Tuesday, 22 October 2013

red wine and heartache

there have been a handful of times in my life where i have been confronted with the fact that i have inflicted unspeakable pain upon someone i love and that i have done so completely unknowingly.....today was one of those times.

i am sitting in the cozy surrounds of my loungeroom, as a fierce wind blows outside - i hear it in the treetops and it brushes my skin through the windows - drinking red wine and running an endless loop in my head, alternating between anger and self justification and just a deep and profound grief.

i'm confronted - again - that sometimes it is all we can do to love from afar.

it pains me that love transmutes into something nasty and putrid and painful.

today marked a fundamental shift in my relationship with my oldest and perhaps dearest friend, and i am grasping onto a hope that she is not lost to me forever. let this just be a bend in the road, not an
irretrievable loss.

but i have to wonder why this is. this has happened to me before - when a dear loved one has angrily cut me loose due to an entrenched feeling of subjugation.  i'm forced to ponder - do i really misuse my power to such a degree as to mortally wound those i hold dear????? what is it in my character, what can i do differently to avoid coming to this place again????

and it makes me feel wary of close relationship. if i am so fundamentally flawed (i mean, it really is a fundamental problem if i can't even see where i am going wrong) then i know i will only ultimately hurt those to whom i feel close, somehow.....in a way i don't quite understand....

god....i'm going round and round in circles on this....

Tuesday, 15 October 2013

....from the mouths of babes....

discussing feelings with my 7 year old.
talking about anger, sadness, tiredness, frustration - trying to tease out one from the other; attempting to identify what we are actually feeling at any given time.
she's a child of quite startling depth. faced with the theory that we can sit in many different emotions at any given moment, she struggled through genuine tears of grief to tell me that she has a part of her which is very, very sad, and which will always be there, always be a part of her.  'we share that sadness, you and me' she said.

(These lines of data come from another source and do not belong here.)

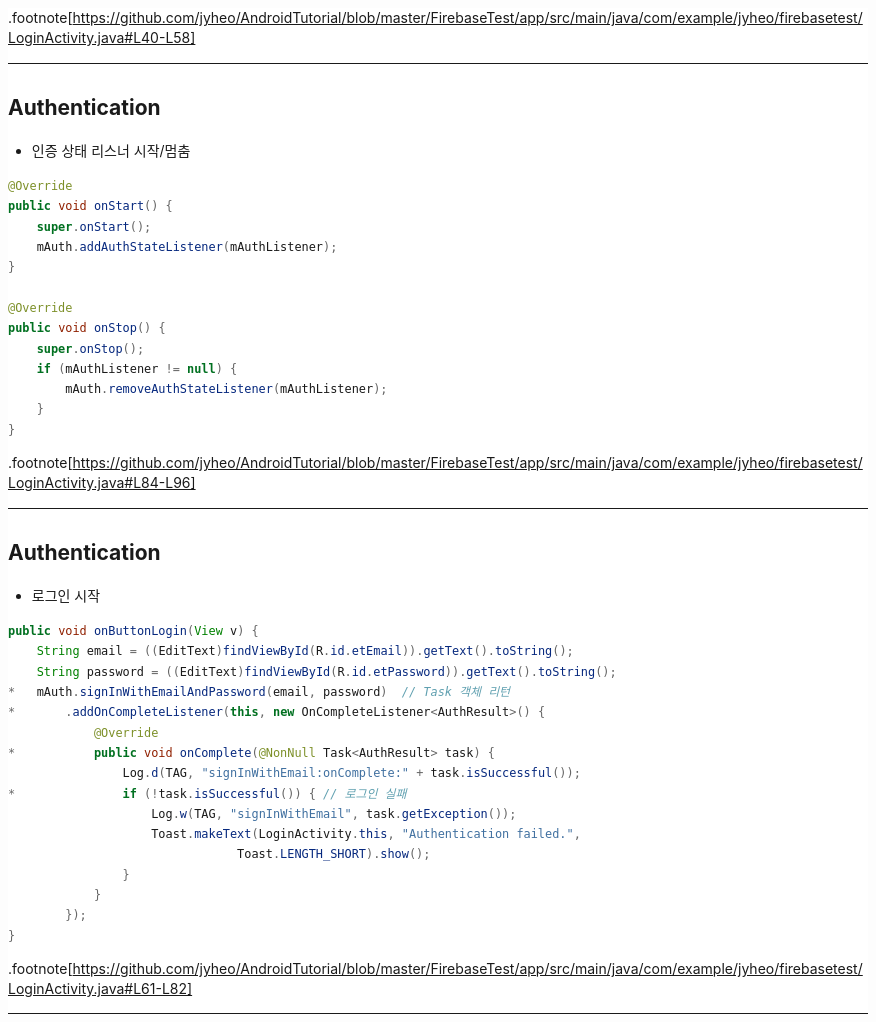 .footnote[https://github.com/jyheo/AndroidTutorial/blob/master/FirebaseTest/app/src/main/java/com/example/jyheo/firebasetest/LoginActivity.java#L40-L58]

---
## Authentication
* 인증 상태 리스너 시작/멈춤

```java
@Override
public void onStart() {
    super.onStart();
    mAuth.addAuthStateListener(mAuthListener);
}

@Override
public void onStop() {
    super.onStop();
    if (mAuthListener != null) {
        mAuth.removeAuthStateListener(mAuthListener);
    }
}
```

.footnote[https://github.com/jyheo/AndroidTutorial/blob/master/FirebaseTest/app/src/main/java/com/example/jyheo/firebasetest/LoginActivity.java#L84-L96]

---
## Authentication
* 로그인 시작

```java
public void onButtonLogin(View v) {
    String email = ((EditText)findViewById(R.id.etEmail)).getText().toString();
    String password = ((EditText)findViewById(R.id.etPassword)).getText().toString();
*   mAuth.signInWithEmailAndPassword(email, password)  // Task 객체 리턴
*       .addOnCompleteListener(this, new OnCompleteListener<AuthResult>() {
            @Override
*           public void onComplete(@NonNull Task<AuthResult> task) {
                Log.d(TAG, "signInWithEmail:onComplete:" + task.isSuccessful());
*               if (!task.isSuccessful()) { // 로그인 실패
                    Log.w(TAG, "signInWithEmail", task.getException());
                    Toast.makeText(LoginActivity.this, "Authentication failed.",
                                Toast.LENGTH_SHORT).show();
                }
            }
        });
}
```

.footnote[https://github.com/jyheo/AndroidTutorial/blob/master/FirebaseTest/app/src/main/java/com/example/jyheo/firebasetest/LoginActivity.java#L61-L82]

---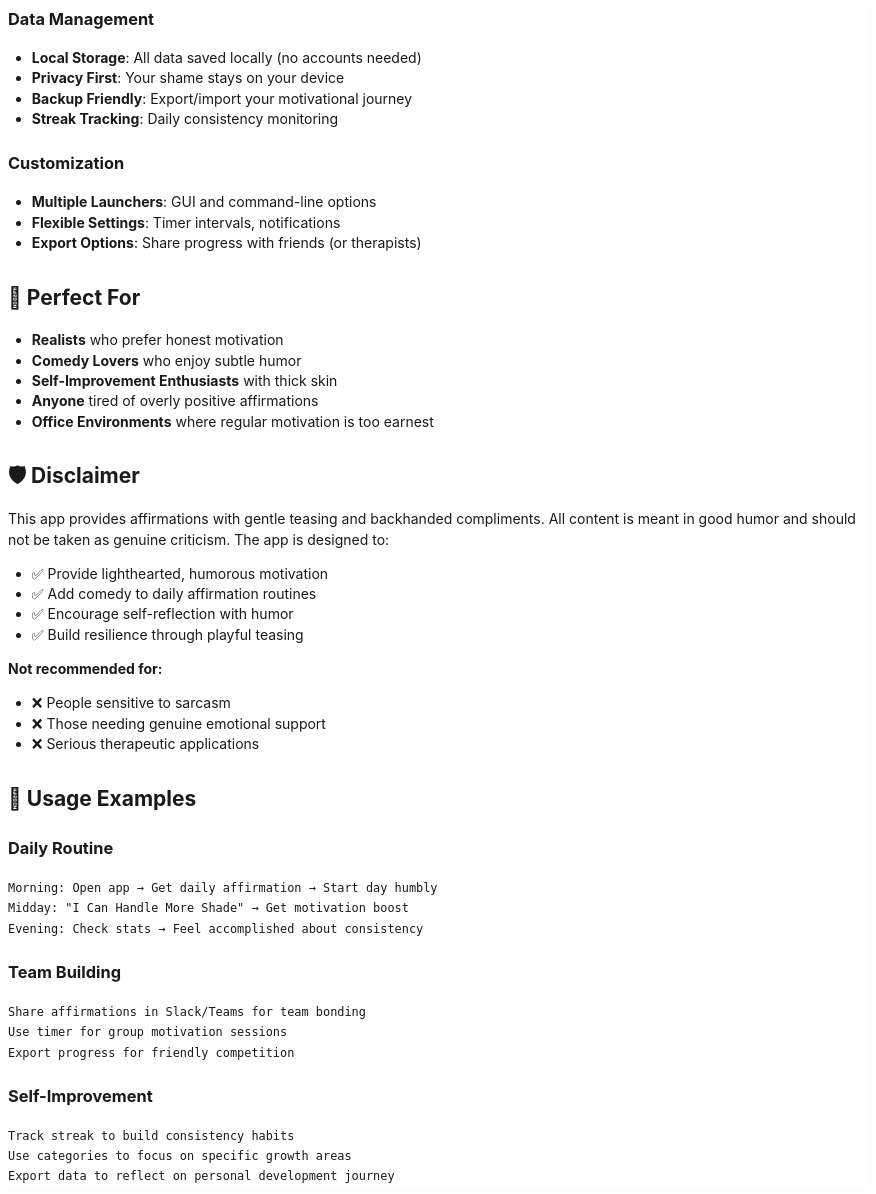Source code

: ### Data Management
- **Local Storage**: All data saved locally (no accounts needed)
- **Privacy First**: Your shame stays on your device
- **Backup Friendly**: Export/import your motivational journey
- **Streak Tracking**: Daily consistency monitoring

### Customization
- **Multiple Launchers**: GUI and command-line options
- **Flexible Settings**: Timer intervals, notifications
- **Export Options**: Share progress with friends (or therapists)

## 🎯 Perfect For

- **Realists** who prefer honest motivation
- **Comedy Lovers** who enjoy subtle humor
- **Self-Improvement Enthusiasts** with thick skin
- **Anyone** tired of overly positive affirmations
- **Office Environments** where regular motivation is too earnest

## 🛡️ Disclaimer

This app provides affirmations with gentle teasing and backhanded compliments. All content is meant in good humor and should not be taken as genuine criticism. The app is designed to:

- ✅ Provide lighthearted, humorous motivation
- ✅ Add comedy to daily affirmation routines  
- ✅ Encourage self-reflection with humor
- ✅ Build resilience through playful teasing

**Not recommended for:**
- ❌ People sensitive to sarcasm
- ❌ Those needing genuine emotional support
- ❌ Serious therapeutic applications

## 🤝 Usage Examples

### Daily Routine
```
Morning: Open app → Get daily affirmation → Start day humbly
Midday: "I Can Handle More Shade" → Get motivation boost
Evening: Check stats → Feel accomplished about consistency
```

### Team Building
```
Share affirmations in Slack/Teams for team bonding
Use timer for group motivation sessions
Export progress for friendly competition
```

### Self-Improvement
```
Track streak to build consistency habits
Use categories to focus on specific growth areas
Export data to reflect on personal development journey
```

talking about redemption with my 7 year old.
talking about choosing our own identity, working with the idea that we all of us have challenges, a drive to self improvement. identifying times when we each have felt truly happy, and seeing how feeling happy is tied up in also feeling generous, giving, loving, compassionate, empathetic....

together, we are accepting the notion that we can choose our own perception, from moment to moment - that each moment is a gift, to be evaluated and explored, choices made about how we respond, and how our responses will shape the next moment, and the next.

these children of mine truly drive me - sometimes, they drive me to distraction, others they drive me up the wall, often they drive me crazy and a few times even to the very edge of the abyss.....then there are the times where the place they drive me to is exactly the place i need to be, if only i had seen it for myself.

it used to really irk me that i was living a cliche - parenting the inner child whilst parenting my children; seeing in my child's eyes my younger self, crying out for guidance, acceptance, nurturing, unconditional love. i see it now as a symbiosis - as i teach them i learn, as they learn they teach me, we learn together as we teach each other.

and, in this moment, i am grateful. grateful that a bedtime conversation takes me out of my own feelings of tension and resentment, and that through my child's struggles we both learn to be gentle, on ourselves, and on each other.